Book Review
“The Observologist”, written and illustrated by Giselle Clarkson. Published by Gecko Press, price $39.99. Reviewed by Tony Orman.
The Observologist” is a highly illustrated, fun-filled guide for young budding naturalists and that has to be great intention in encouraging youngsters to get out in the outdoors instead of being slaves to the mobile phone, internet and television. But the book goes well beyond just inspiring youngsters into the outdoors and observing nature. Adults in general, could do with a dose too.
While the book doesn’t touch on stream life, the trout fishing parent(s) could be a subject area to explore with the youngster(s).

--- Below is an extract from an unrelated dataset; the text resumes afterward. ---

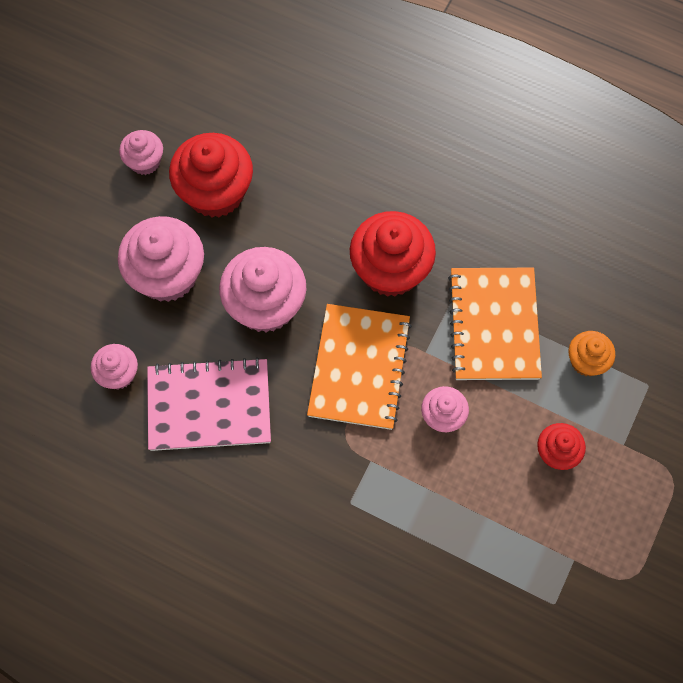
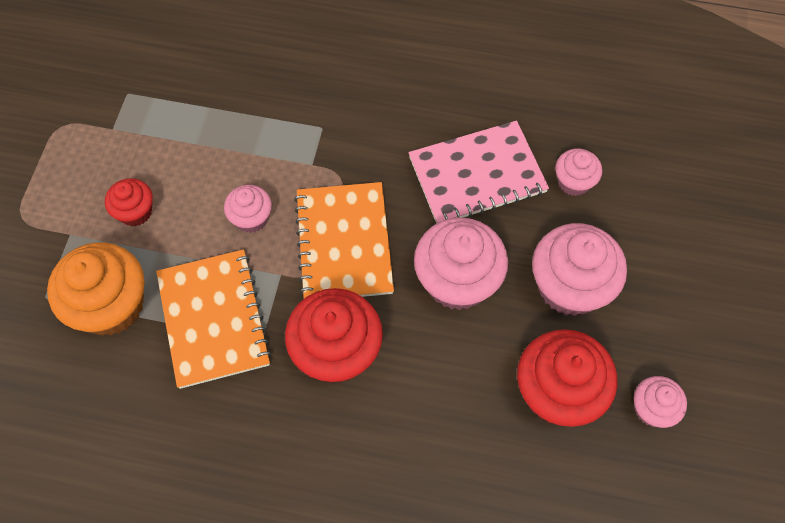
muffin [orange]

Looking at various nymph life that is trout food, identifying the species and working out which habitat (e.g. fast flowing water or slower areas or riffles) each prefers is an area to observe and study. Or how about eels, fascinating creatures, a fish of mystery in terms of going to sea to spawn? Or trout themselves, such as studying a fish killed for the dinner table and analysing the food eaten? How much is aquatic and how much is terrestrial, e.g. cicada, brown beetles, willow grub?

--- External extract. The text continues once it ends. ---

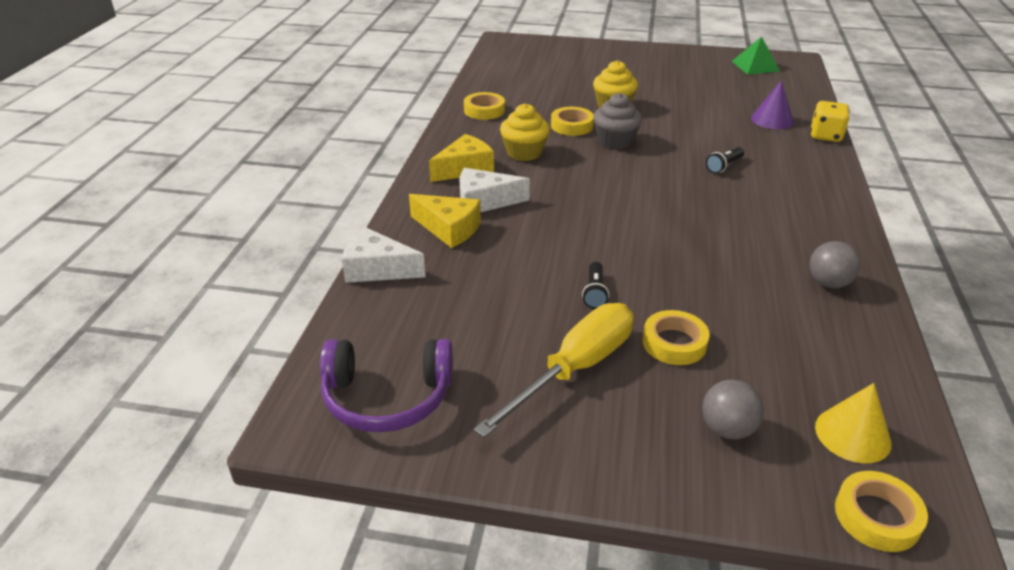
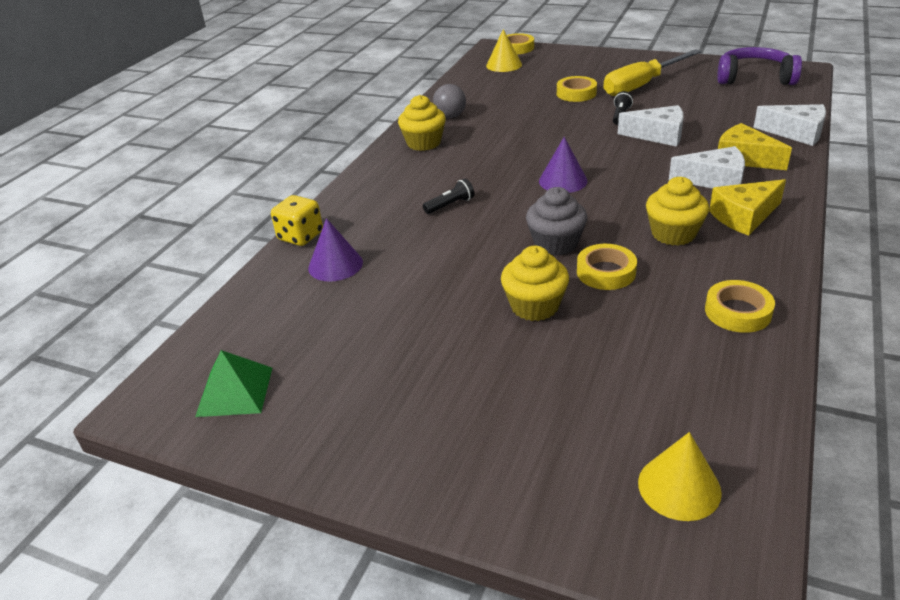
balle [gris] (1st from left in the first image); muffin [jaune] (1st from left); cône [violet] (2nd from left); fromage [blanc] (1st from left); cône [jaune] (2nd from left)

Leaving the watery environment how about did you know toadstools and mushrooms are one and the same? Or that many insects have compound eyes that can see backwards and forwards at the same time? That earthworms can feel pleasure and pain? It’s not just for kids, as adults’ curiosity can be stimulated to accompany their youngster and explore the natural world around them.
This book in encouraging kids to go investigating and observing Nature’s creatures is tailor-made for parent and child to do so together in a sort of scientific research project. Giselle Clarkson has set her text and illustrations out in comic book style making it immediately appealing to young minds. Yet it will introduce readers, of all ages, to the world about them.
The authors text is written with humour, encouraging the fun element to surface from the young reader.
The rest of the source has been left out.